■ **TASK BRIEF**: Copy all lines containing the string "moved" from the records below.

■ **DATA FOR THIS EXERCISE**:
=====
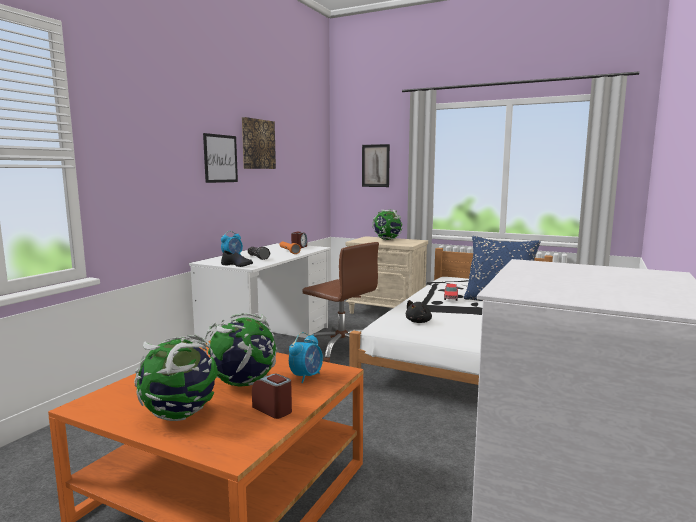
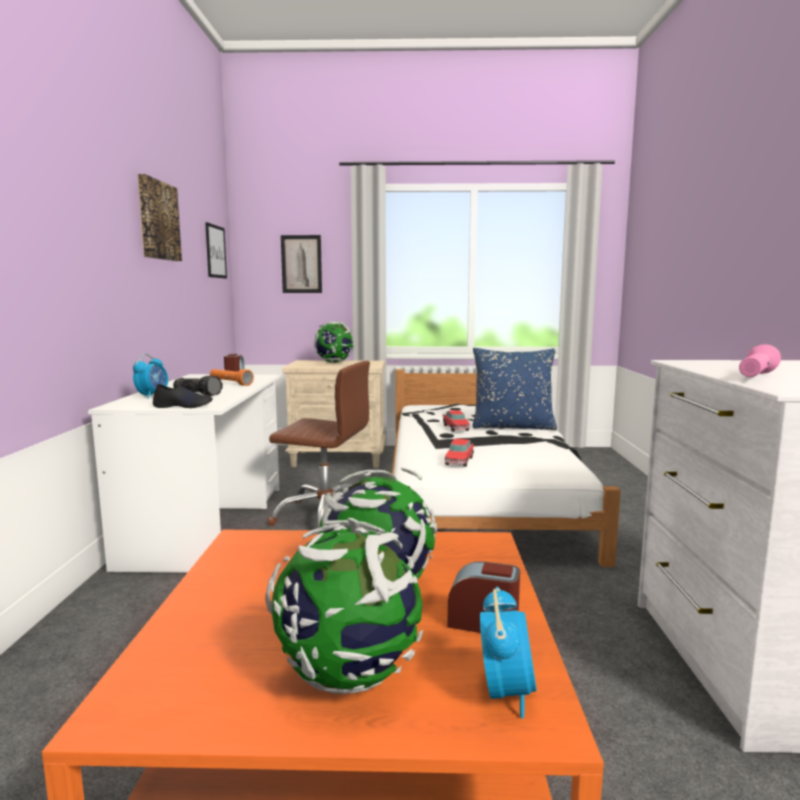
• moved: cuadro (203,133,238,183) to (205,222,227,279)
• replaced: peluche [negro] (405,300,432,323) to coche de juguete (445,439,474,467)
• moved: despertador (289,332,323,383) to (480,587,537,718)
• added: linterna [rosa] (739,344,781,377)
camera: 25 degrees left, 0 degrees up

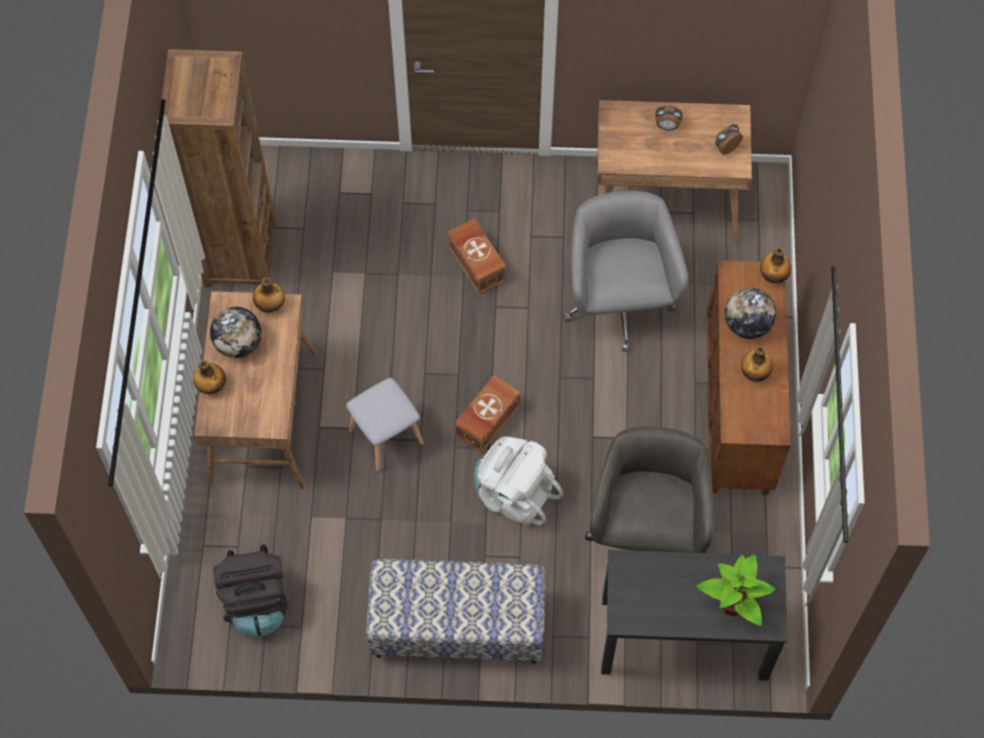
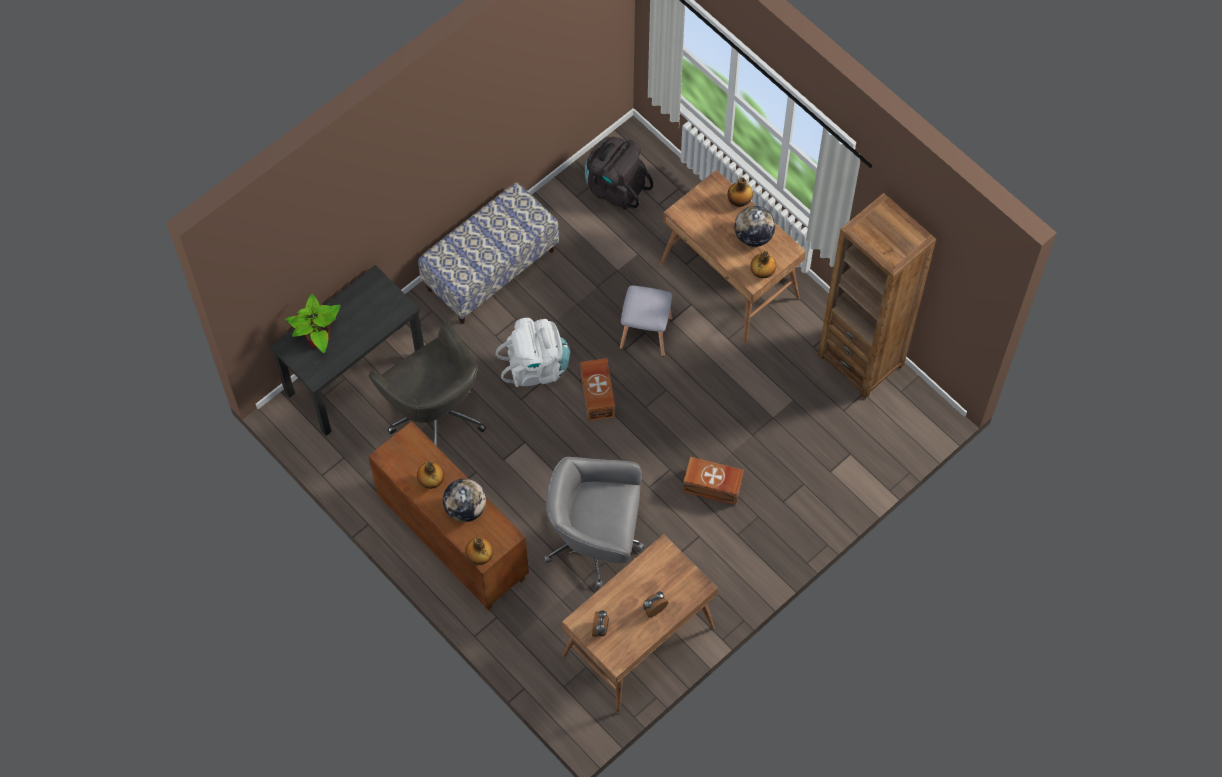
• turned: silla de oficina [gris] (563,191,688,352) = (544,457,645,588) 150 degrees clockwise
camera: 135 degrees right, 0 degrees up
=====
■ **RESPONSE AREA**:
• moved: cuadro (203,133,238,183) to (205,222,227,279)
• moved: despertador (289,332,323,383) to (480,587,537,718)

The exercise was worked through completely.